## Consigna 1
Según el fragmento sobre Debord y el cine, ¿por qué querer destruir el cine usando el propio cine no termina siendo una paradoja? Respóndelo en una a tres oraciones.
## Consigna 2
En el fragmento sobre Debord y el cine, ¿en qué año se compuso el anti-filme La sociedad del espectáculo?
## Consigna 3
Prolonga el fragmento sobre Debord y el cine a partir de su última oración.

------ Fragmento de página

La sala de cine fue comprendida por Debord como un espacio de la pasividad donde la subjetividad del espectador está atravesada por la contemplación. La sala de cine es, en estos términos, principio y fin. Abolir el cine, para Debord, significa destruir la sala y, sin embargo, esta también es concebida como un lugar para la subversión: espacio micropolítico donde ejercer la crítica o ejecutar la revolución, abrazando la noción marxiana del conocimiento como práctica. Uno de los détournements más célebres de La sociedad del espectáculo (La Société du spectacle, Guy Debord), anti-filme compuesto en 1973, dice: “El mundo ya está filmado; ahora se trata de transformarlo”. El situacionista apela, como sabemos, a la celebérrima tesis de Marx sobre Feuerbach: “Los filósofos no han hecho más que interpretar de diversos modos el mundo, pero de lo que se trata es de transformarlo”.

La sala de cine es, potencialmente, un espacio para la transformación, más allá de la reproducción pasiva de imágenes. Es, en estos términos, cuando el anti-filme se concibe como máquina de guerra. La retórica y la composición naturalista es rechazada en pos de la composición de artefactos cinematográficos contra el cine, o el cine entendido como herramienta estético-política. Lo que se presenta, a priori, como paradoja, esto es, la intención de destruir el cine recurriendo al cine mismo, termina por manifestarse, en realidad, como una forma de combatir al espectáculo con sus mismas armas, su mismo lenguaje.

La relación trazada por Debord entre el espectador y el espectáculo termina de tensarse en su concepto de separación. En un pasaje formidable de TIQQUN encontramos lo siguiente: “¿Comprender la estética? […] Todo el trabajo de la metafísica, toda la obra de la civilización, en Occidente, ha consistido en separar, en todas las ocasiones, lo “humano” de lo “no-humano”, la “consciencia” del “mundo”, el “saber” del “poder”, el “trabajo” de la “existencia”, la “forma” del “contenido”, el “arte” de la “vida”, el “ser” de sus “determinaciones”, la “contemplación” de la “acción” […] Una vez operada esta separación y producida cada una de esas unilateralidades, será vista en cada ocasión una institución con la tarea confiada de mantenerlas en su separación” (6).

Todas las separaciones anotadas en este pasaje entretejen el aparato conceptual que Debord elucubra, especialmente, a partir de 1967, a tenor de la publicación en Francia del dispositivo escrito La sociedad del espectáculo. No es el espectáculo, simplemente, una acumulación de imágenes, sino una relación social, material e histórica mediada por las mismas. El modo de producción capitalista, como Narciso condenado a mirarse eternamente a sí mismo, de un modo tautológico, devino en una imbricada problemática estético-política, un plano de inmanencia saturado ya de imágenes.

------------
------ Listado de datos

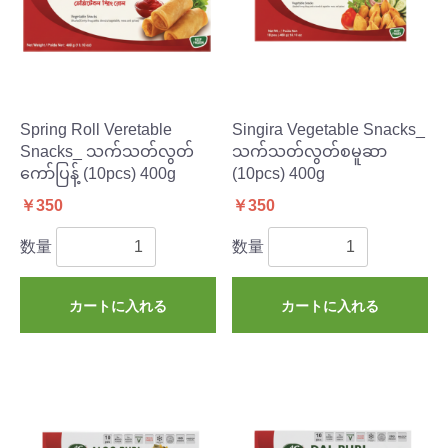
Spring Roll Veretable
Singira Vegetable Snacks_
Snacks_ သက်သတ်လွတ်
သက်သတ်လွတ်စမူဆာ
ကော်ပြန့် (10pcs) 400g
(10pcs) 400g
￥350
￥350
数量
数量
カートに入れる
カートに入れる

------------

## Respuesta escrita 1
Porque, en realidad, se trata de una forma de combatir al espectáculo con sus mismas armas y su mismo lenguaje. El cine pasa a ser una herramienta estético-política, y el anti-filme se concibe como una máquina de guerra.

## Respuesta escrita 2
En 1973.

## Respuesta escrita 3
Ese plano de inmanencia, el espectáculo, se presenta a sí mismo como un sujeto. Es a través de la inversión entre el sujeto y el predicado, el ser humano y el espectáculo, cuando se produce la alienación, cuando el individuo “posee valor solo en cuanto participa de lo abstracto, es decir, en cuanto posee dinero, es ciudadano del Estado, es un hombre ante Dios” (7). Si Feuerbach, en el siglo XIX, cartografió las lógicas alienadas que subsumieron las potencias, las pasiones humanas y los futuros posibles en el Cielo, bajo el orden teológico, Debord encontró en el espectáculo el mecanismo que reúne todos los sistemas de alienación previos, y en el cinematógrafo las lógicas implícitas de la separación. El cine, así, no sería solo una esfera separada de la vida, a través de instituciones como el museo o la filmoteca, sino una práctica de la separación, un elogio de la contemplación pasiva.

Contra muchos de sus exégetas, las críticas que Debord dirige hacia el cine o hacia la representación estética no aíslan el hecho artístico de las operaciones sociales a las que se somete; esto es, a las limitaciones que la propia sociedad moderna le impone al acto cinematográfico. Escuchamos, en In girum imus nocte et consumimur igni (1978), un anti-filme a modo de palíndromo: “Es una sociedad, y no una técnica, la que hizo al cine así” (8). El cinematógrafo y el espectáculo, en el siglo XX, se entretejen, inevitablemente. El apego al paradigma representacional, en los campos estético y político, implica la petrificación apolínea de la vida: es, al mismo tiempo, su negación. La subversión micropolítica y los deseos revolucionarios deben realizarse prácticamente, alejando al sujeto de la contemplación pasiva de imágenes.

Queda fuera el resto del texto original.